A malware campaign is spreading through compromised WhatsApp accounts using fake business and finance documents that deliver obfuscated VBScript files. If opened on Windows, the script installs ManageEngine Endpoint Central and points it to attacker-controlled servers, giving attackers remote admin access to the victim's PC.

Cisco plans to acquire WideField Security and integrate it into Splunk to improve visibility across human users, non-human identities, sessions, workloads, and AI agents. The goal is to help Splunk correlate identity, endpoint, network, and cloud telemetry so security teams can detect when even authenticated users or approved AI agents are taking risky actions.

Even with LLMs making software cheaper to build, there remains a “zone of viability” where buying SaaS is still more cost-effective than rebuilding it. Novelty and ongoing maintenance make some products rational to purchase.

Identiverse 2026 made clear that enterprises are racing to govern AI agents, but most tools only see the easy parts: registered agents, known studios, Entra Agent ID, OBO events, or managed SaaS platforms. The bigger issue is that agent governance needs application-level visibility, real-time authorization, and a better identity foundation across every actor, access path, app, and delegated credential.

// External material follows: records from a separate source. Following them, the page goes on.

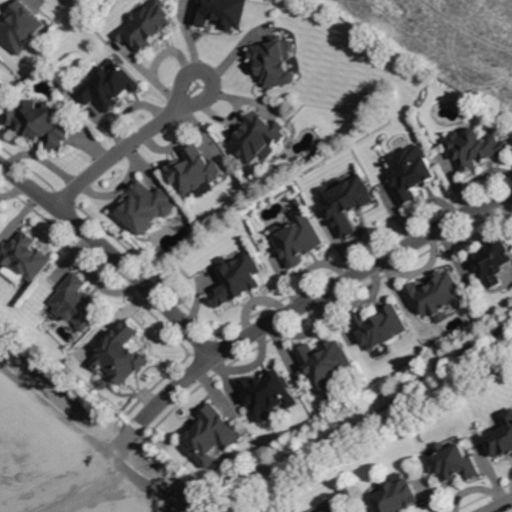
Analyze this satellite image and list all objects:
building: (221, 13)
building: (147, 27)
building: (20, 29)
building: (274, 63)
building: (0, 79)
building: (109, 87)
building: (39, 124)
road: (139, 139)
building: (258, 139)
building: (476, 149)
building: (194, 174)
building: (411, 174)
building: (347, 204)
building: (146, 208)
building: (297, 241)
road: (111, 249)
building: (24, 258)
building: (494, 260)
building: (236, 280)
road: (323, 293)
building: (437, 296)
building: (76, 304)
building: (381, 328)
building: (120, 355)
building: (325, 364)
building: (268, 396)
building: (210, 437)
building: (502, 439)
building: (454, 463)
road: (78, 469)
building: (397, 495)
building: (338, 506)
road: (501, 507)
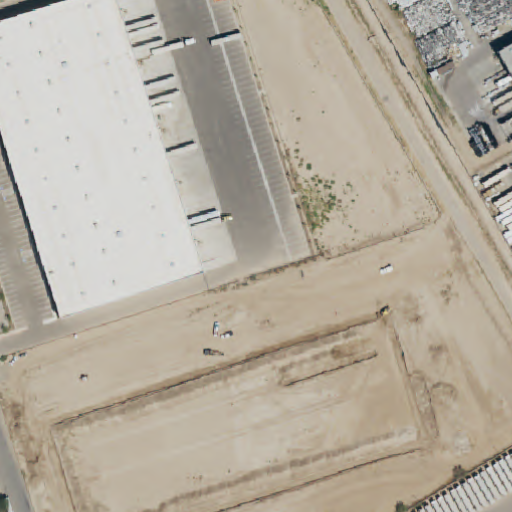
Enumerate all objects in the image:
building: (511, 6)
road: (421, 152)
road: (10, 477)
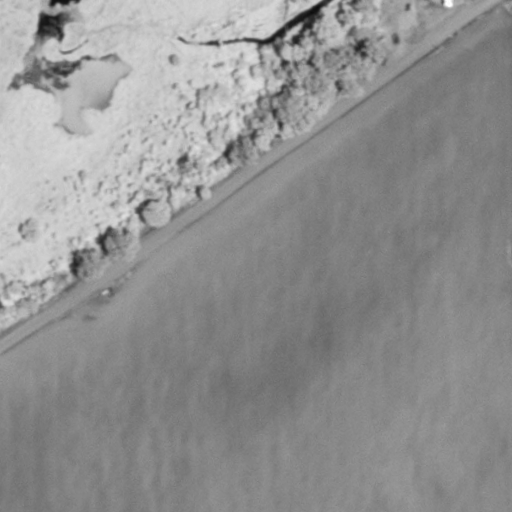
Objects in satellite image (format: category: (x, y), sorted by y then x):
road: (244, 171)
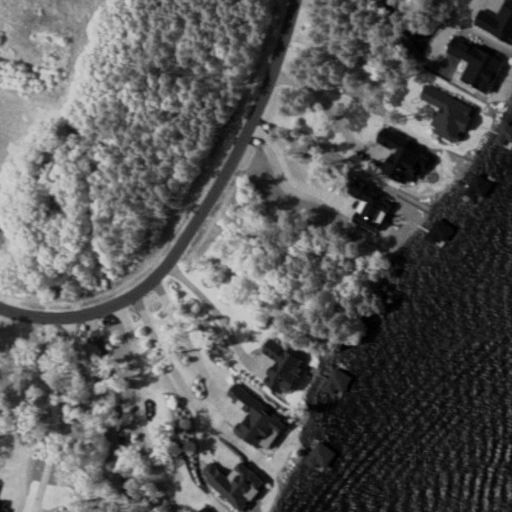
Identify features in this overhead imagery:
building: (500, 22)
road: (357, 66)
building: (479, 66)
building: (425, 110)
building: (505, 135)
building: (406, 162)
building: (479, 186)
building: (372, 211)
road: (200, 218)
building: (440, 231)
building: (284, 367)
building: (338, 382)
road: (54, 411)
road: (91, 411)
building: (258, 422)
building: (321, 455)
building: (234, 483)
building: (0, 502)
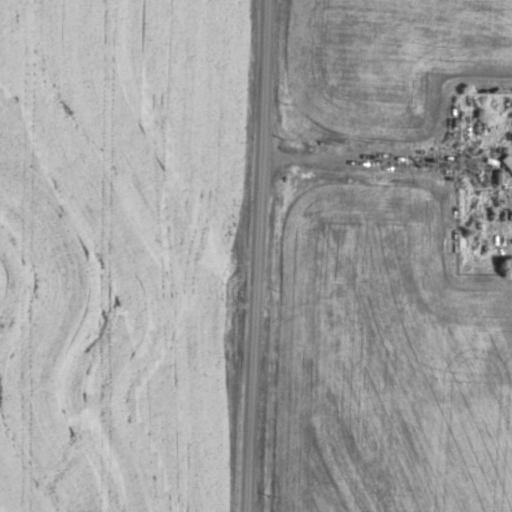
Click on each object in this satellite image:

Zoom admins can now see expanded Zoom Rooms statuses in Room Management and the dashboard, including whether a room is available, offline, in a meeting, in a calendar event, presenting, on a call, or under construction.

Flic Mic is a new wireless “push to talk” microphone built on the Flic button platform. It listens only while pressed, supports configurable buttons for AI assistants/home automation, runs on a replaceable coin-cell battery, and uses an open API with no subscription required.

OpenAI expanded Daybreak with Codex Security, GPT-5.5-Cyber, a security partner program, and “Patch the Planet,” all aimed at moving AI security from vulnerability discovery to end-to-end patch automation. Codex Security has already scanned 30M+ commits across 30K+ codebases, while GPT-5.5-Cyber improves performance on cyber benchmarks and is being limited to trusted defenders with stronger access controls.

mdfried is a terminal-based Markdown viewer that renders headers as truly larger text (via supported terminal graphics/text-sizing protocols) rather than simple bold styling. It includes image previews across multiple terminal protocols, paging with search and links, URL opening and transformations, code syntax highlighting, Mermaid rendering, optional PDF support, and theme/config support.

Helmsniff is an open-source Go CLI tool that scans rendered Kubernetes/Helm manifests for security misconfigurations and outputs a CSV or JSON report.

Michelle Szklarska moved from product owner to network engineer after earning her CCNA, highlighting the certification's continued value as a practical foundation for networking careers.